Landstar System Future Earnings Per Share Growth
Risks
What could happen that would invalidate this narrative?- The persistent low rate-per-load environment and readily available truck capacity have led to ongoing BCO (independent contractor) turnover and slightly declining truck counts, indicating potential long-term softness in demand, which could limit revenue and earnings growth.
- Rising insurance and claims costs-including increased severity of truck accidents, higher cargo claim severity, and unfavorable prior-year claim development-are inflating operating expenses and directly compressing net margins.
- The company's exposure to cyclical sectors such as automotive and building products, both of which experienced notable year-over-year volume declines and remain impacted by macroeconomic factors like high interest rates and tariff uncertainty, introduces ongoing revenue volatility and downside risk to future earnings.
- Heavy reliance on select large customers and end markets in segments like Substitute Line Haul-where a small number of shippers can materially impact results-makes Landstar vulnerable to shifts in customer behavior or insourcing, increasing the risk of abrupt drops in volume and revenue.

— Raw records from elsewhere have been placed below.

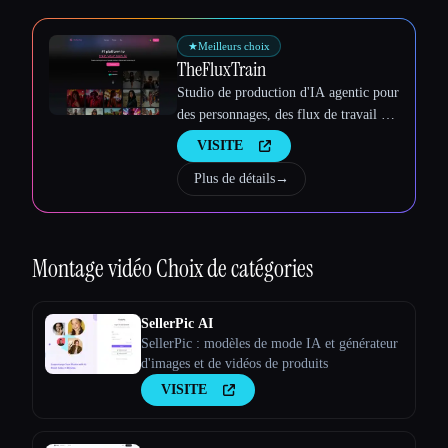
★
Meilleurs choix
TheFluxTrain
Studio de production d'IA agentic pour
des personnages, des flux de travail et
des vidéos cohérents
VISITE
Plus de détails
→
Montage vidéo
Choix de catégories
SellerPic AI
SellerPic : modèles de mode IA et générateur
d'images et de vidéos de produits
VISITE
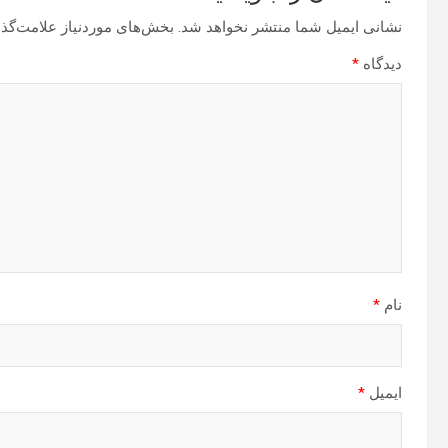
نشانی ایمیل شما منتشر نخواهد شد.
بخش‌های موردنیاز علامت‌گذا
دیدگاه
*
نام
*
ایمیل
*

- The lack of substantial commentary or evidence of material advancements in proprietary technology leaves Landstar potentially vulnerable to digital disruption by tech-native brokerages, which could erode long-term market share, operating leverage, and sustained net margin expansion.
Valuation
How have all the factors above been brought together to estimate a fair value?- The analysts have a consensus price target of $140.538 for Landstar System based on their expectations of its future earnings growth, profit margins and other risk factors. However, there is a degree of disagreement amongst analysts, with the most bullish reporting a price target of $162.0, and the most bearish reporting a price target of just $123.0.
- In order for you to agree with the analyst's consensus, you'd need to believe that by 2028, revenues will be $5.8 billion, earnings will come to $270.5 million, and it would be trading on a PE ratio of 20.9x, assuming you use a discount rate of 7.9%.
- Given the current share price of $130.94, the analyst price target of $140.54 is 6.8% higher. The relatively low difference between the current share price and the analyst consensus price target indicates that they believe on average, the company is fairly priced.
- We always encourage you to reach your own conclusions though. So sense check these analyst numbers against your own assumptions and expectations based on your understanding of the business and what you believe is probable.
How well do narratives help inform your perspective?
Disclaimer
AnalystConsensusTarget is a tool utilizing a Large Language Model (LLM) that ingests data on consensus price targets, forecasted revenue and earnings figures, as well as the transcripts of earnings calls to produce qualitative analysis. The narratives produced by AnalystConsensusTarget are general in nature and are based solely on analyst data and publicly-available material published by the respective companies. These scenarios are not indicative of the company's future performance and are exploratory in nature. Simply Wall St has no position in the company(s) mentioned. Simply Wall St may provide the securities issuer or related entities with website advertising services for a fee, on an arm's length basis. These relationships have no impact on the way we conduct our business, the content we host, or how our content is served to users. The price targets and estimates used are consensus data, and do not constitute a recommendation to buy or sell any stock, and they do not take account of your objectives, or your financial situation. Note that AnalystConsensusTarget's analysis may not factor in the latest price-sensitive company announcements or qualitative material.